Many of the women helping coordinate the Facebook page have never talked to Brat. They start their days by calling up his offices, mainly asking his staffers, with whom they are on a first-name basis, when he will hold his next town hall.
Hains said she started the Facebook page calling for a town hall after failing to reach Brat multiple times. She felt helpless and angry, so she started the page almost as a gag to see if she could reach anyone beyond her circle of close friends.
The independent voter from a family who mostly voted for Trump had previously swung toward conservative candidates, including Brat. But she said she could never cast a vote for Trump, who boasted of sexually assaulting women, then dismissed it as locker room talk.

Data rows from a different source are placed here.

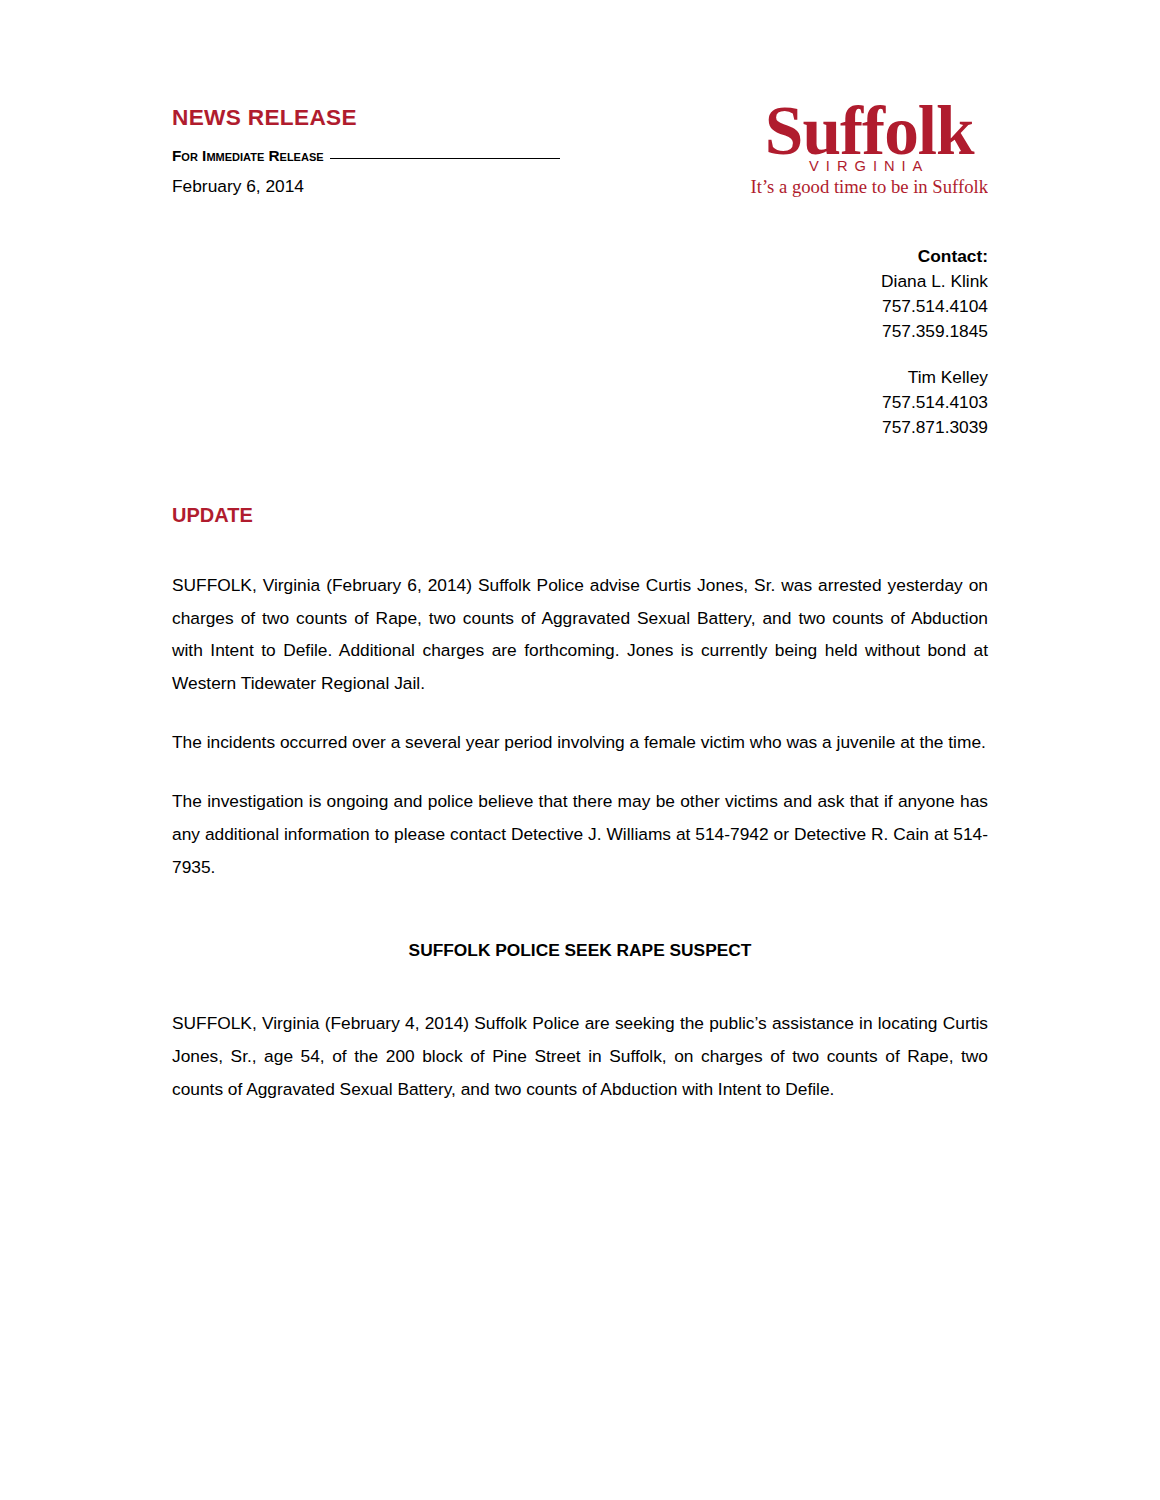NEWS RELEASE
For Immediate Release
February 6, 2014
Suffolk VIRGINIA It’s a good time to be in Suffolk
Contact:
Diana L. Klink
757.514.4104
757.359.1845
Tim Kelley
757.514.4103
757.871.3039
UPDATE
SUFFOLK, Virginia (February 6, 2014) Suffolk Police advise Curtis Jones, Sr. was arrested yesterday on charges of two counts of Rape, two counts of Aggravated Sexual Battery, and two counts of Abduction with Intent to Defile. Additional charges are forthcoming. Jones is currently being held without bond at Western Tidewater Regional Jail.
The incidents occurred over a several year period involving a female victim who was a juvenile at the time.
The investigation is ongoing and police believe that there may be other victims and ask that if anyone has any additional information to please contact Detective J. Williams at 514-7942 or Detective R. Cain at 514-7935.
SUFFOLK POLICE SEEK RAPE SUSPECT
SUFFOLK, Virginia (February 4, 2014) Suffolk Police are seeking the public’s assistance in locating Curtis Jones, Sr., age 54, of the 200 block of Pine Street in Suffolk, on charges of two counts of Rape, two counts of Aggravated Sexual Battery, and two counts of Abduction with Intent to Defile.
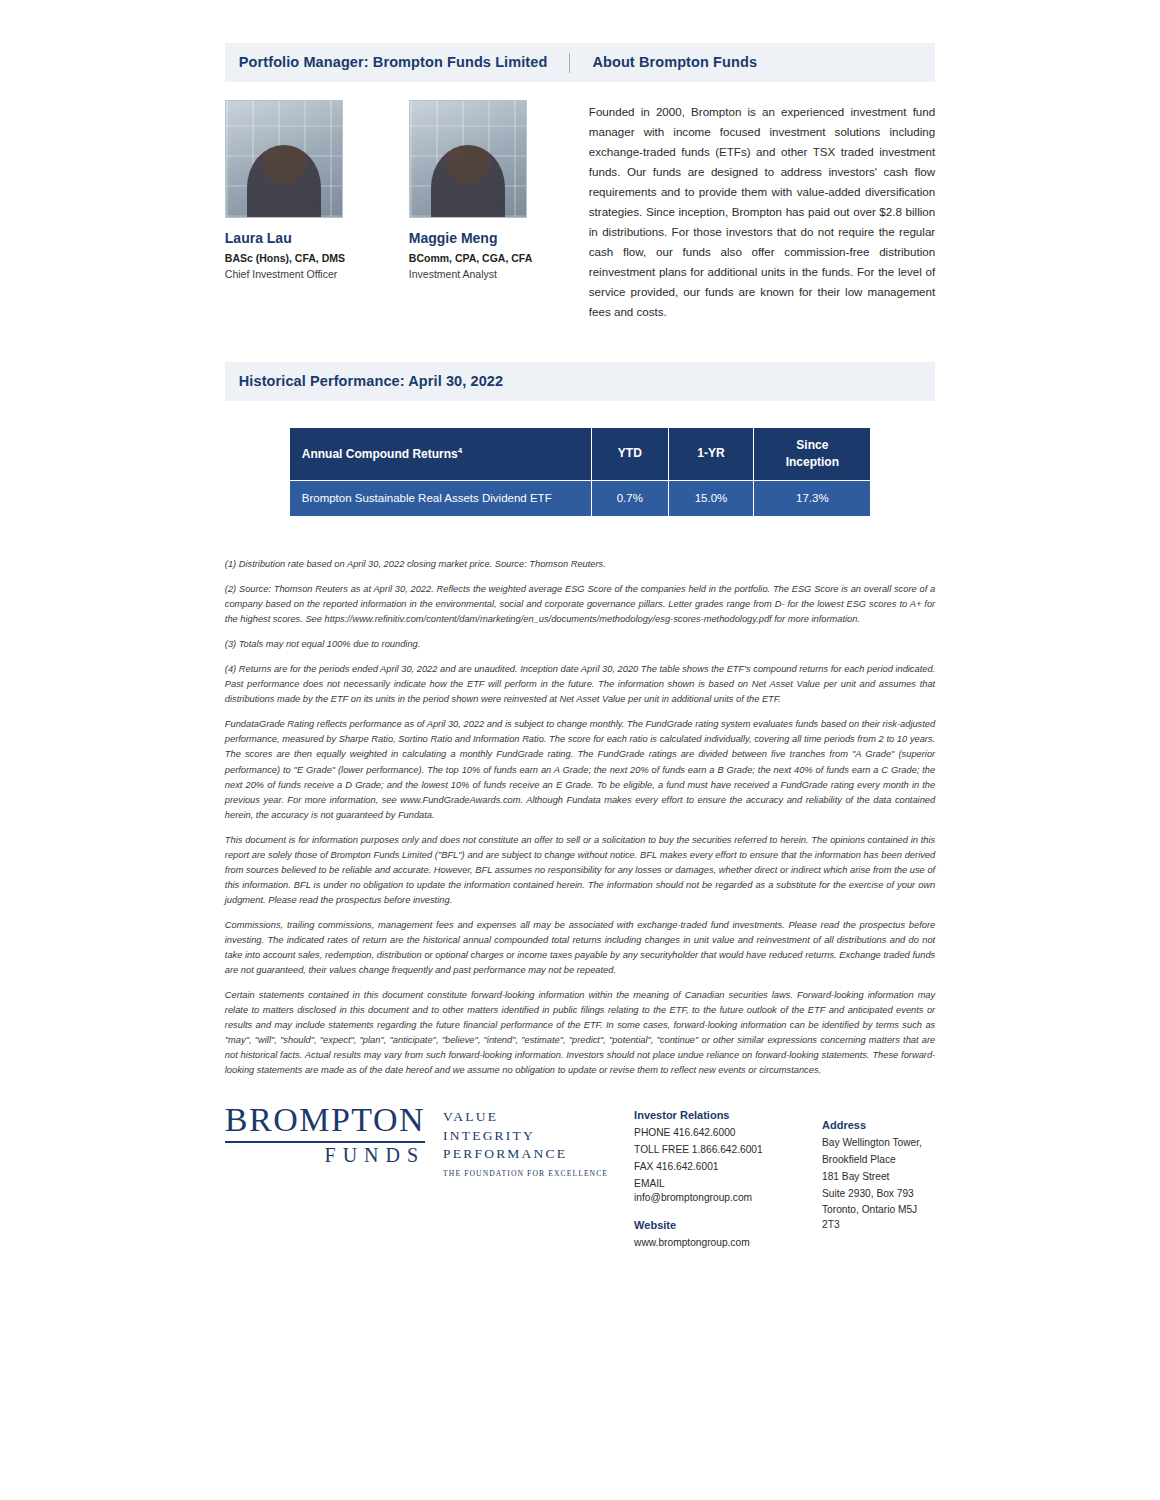Portfolio Manager: Brompton Funds Limited
About Brompton Funds
Laura Lau
BASc (Hons), CFA, DMS
Chief Investment Officer
Maggie Meng
BComm, CPA, CGA, CFA
Investment Analyst
Founded in 2000, Brompton is an experienced investment fund manager with income focused investment solutions including exchange-traded funds (ETFs) and other TSX traded investment funds. Our funds are designed to address investors' cash flow requirements and to provide them with value-added diversification strategies. Since inception, Brompton has paid out over $2.8 billion in distributions. For those investors that do not require the regular cash flow, our funds also offer commission-free distribution reinvestment plans for additional units in the funds. For the level of service provided, our funds are known for their low management fees and costs.
Historical Performance: April 30, 2022
| Annual Compound Returns 4 | YTD | 1-YR | Since Inception |
| --- | --- | --- | --- |
| Brompton Sustainable Real Assets Dividend ETF | 0.7% | 15.0% | 17.3% |
(1) Distribution rate based on April 30, 2022 closing market price. Source: Thomson Reuters.
(2) Source: Thomson Reuters as at April 30, 2022. Reflects the weighted average ESG Score of the companies held in the portfolio. The ESG Score is an overall score of a company based on the reported information in the environmental, social and corporate governance pillars. Letter grades range from D- for the lowest ESG scores to A+ for the highest scores. See https://www.refinitiv.com/content/dam/marketing/en_us/documents/methodology/esg-scores-methodology.pdf for more information.
(3) Totals may not equal 100% due to rounding.
(4) Returns are for the periods ended April 30, 2022 and are unaudited. Inception date April 30, 2020 The table shows the ETF's compound returns for each period indicated. Past performance does not necessarily indicate how the ETF will perform in the future. The information shown is based on Net Asset Value per unit and assumes that distributions made by the ETF on its units in the period shown were reinvested at Net Asset Value per unit in additional units of the ETF.
FundataGrade Rating reflects performance as of April 30, 2022 and is subject to change monthly. The FundGrade rating system evaluates funds based on their risk-adjusted performance, measured by Sharpe Ratio, Sortino Ratio and Information Ratio. The score for each ratio is calculated individually, covering all time periods from 2 to 10 years. The scores are then equally weighted in calculating a monthly FundGrade rating. The FundGrade ratings are divided between five tranches from "A Grade" (superior performance) to "E Grade" (lower performance). The top 10% of funds earn an A Grade; the next 20% of funds earn a B Grade; the next 40% of funds earn a C Grade; the next 20% of funds receive a D Grade; and the lowest 10% of funds receive an E Grade. To be eligible, a fund must have received a FundGrade rating every month in the previous year. For more information, see www.FundGradeAwards.com. Although Fundata makes every effort to ensure the accuracy and reliability of the data contained herein, the accuracy is not guaranteed by Fundata.
This document is for information purposes only and does not constitute an offer to sell or a solicitation to buy the securities referred to herein. The opinions contained in this report are solely those of Brompton Funds Limited ("BFL") and are subject to change without notice. BFL makes every effort to ensure that the information has been derived from sources believed to be reliable and accurate. However, BFL assumes no responsibility for any losses or damages, whether direct or indirect which arise from the use of this information. BFL is under no obligation to update the information contained herein. The information should not be regarded as a substitute for the exercise of your own judgment. Please read the prospectus before investing.
Commissions, trailing commissions, management fees and expenses all may be associated with exchange-traded fund investments. Please read the prospectus before investing. The indicated rates of return are the historical annual compounded total returns including changes in unit value and reinvestment of all distributions and do not take into account sales, redemption, distribution or optional charges or income taxes payable by any securityholder that would have reduced returns. Exchange traded funds are not guaranteed, their values change frequently and past performance may not be repeated.
Certain statements contained in this document constitute forward-looking information within the meaning of Canadian securities laws. Forward-looking information may relate to matters disclosed in this document and to other matters identified in public filings relating to the ETF, to the future outlook of the ETF and anticipated events or results and may include statements regarding the future financial performance of the ETF. In some cases, forward-looking information can be identified by terms such as "may", "will", "should", "expect", "plan", "anticipate", "believe", "intend", "estimate", "predict", "potential", "continue" or other similar expressions concerning matters that are not historical facts. Actual results may vary from such forward-looking information. Investors should not place undue reliance on forward-looking statements. These forward-looking statements are made as of the date hereof and we assume no obligation to update or revise them to reflect new events or circumstances.
BROMPTON
FUNDS
VALUE
INTEGRITY
PERFORMANCE
THE FOUNDATION FOR EXCELLENCE
Investor Relations
PHONE 416.642.6000
TOLL FREE 1.866.642.6001
FAX 416.642.6001
EMAIL info@bromptongroup.com
Website
www.bromptongroup.com
Address
Bay Wellington Tower,
Brookfield Place
181 Bay Street
Suite 2930, Box 793
Toronto, Ontario M5J 2T3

“We showed up at the major elections. We thought we knew what was going to happen,” Preis said. “But after Trump won, we felt like we couldn’t trust that the good guys were going to win in the end.”

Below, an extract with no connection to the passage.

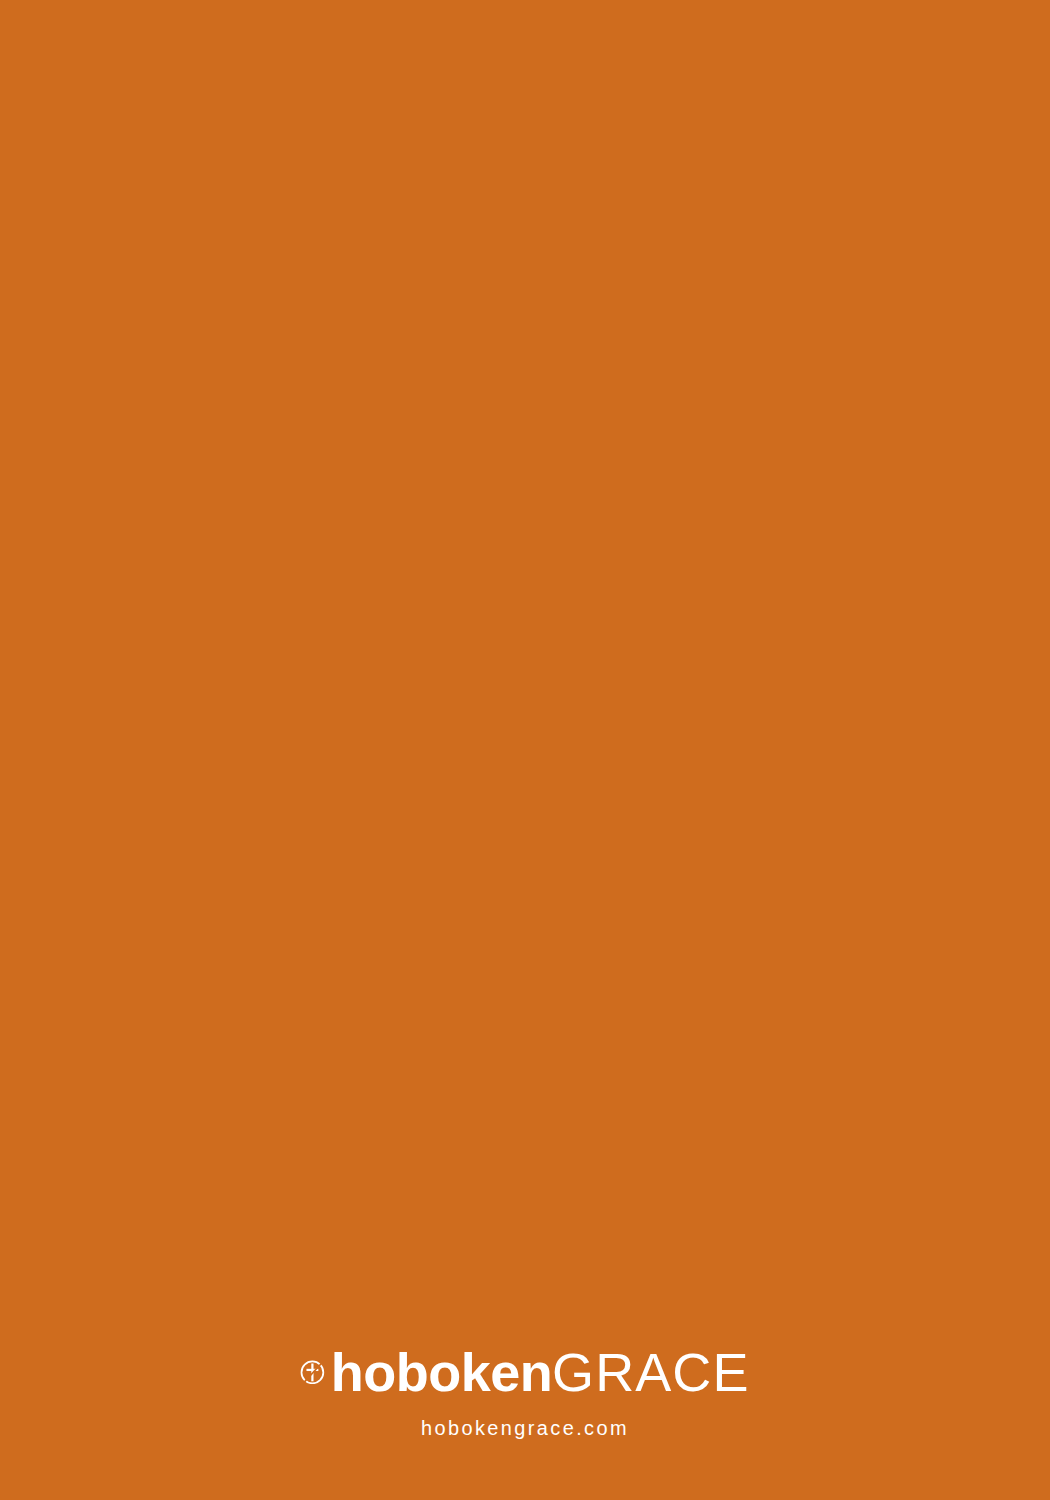hoboken GRACE
hobokengrace.com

After her Facebook page’s post of Brat’s video began spreading online, Hains gathered with other women in a living room to vent their anxiety over the publicity, then forge ahead. Each woman described their skills and how they could use them to contribute to the cause.
“I’m basically over people telling me to be quiet. I’m over sitting on the sidelines,” Hains said.
Now they divide and conquer. Some with writing backgrounds type up talking points of the day for those who are more shy about talking over the phone. Others with marketing skills push the material out.
The time spent on their activism has swelled into a full-time job.
“The house is falling apart. I told my husband that I’m going to be eaten by my laundry pile,” Preis said.
In some ways, the pressure seems to be working.
Brat’s newly announced town hall will be held Tuesday at a restaurant in the Nottoway County town of Blackstone, the southernmost point of Brat’s 7th District that stretches over 10 counties as far north as the Culpeper area.
Brat said it was a way to reach his constituents in Nottoway, one of three counties added to Brat’s district last year after a court found that the General Assembly had packed too many African-Americans into the 3rd Congressional District and diluted their voting power. The citizen-organized town hall on Feb. 23 was already in the works before Brat made that announcement.
“Well, it’s about time ... but to respond to the request by thousands of people to have a town hall by having it in a tiny venue an hour and a half outside the metropolitan capital of his district tells me that he’s not tuned in to who’s been demanding a town hall,” Preis said.
But the women still plan to go.
“He can hold his town hall on the moon,” Preis said, “but us girls all got minivans that hold seven people and we all love a good road trip.”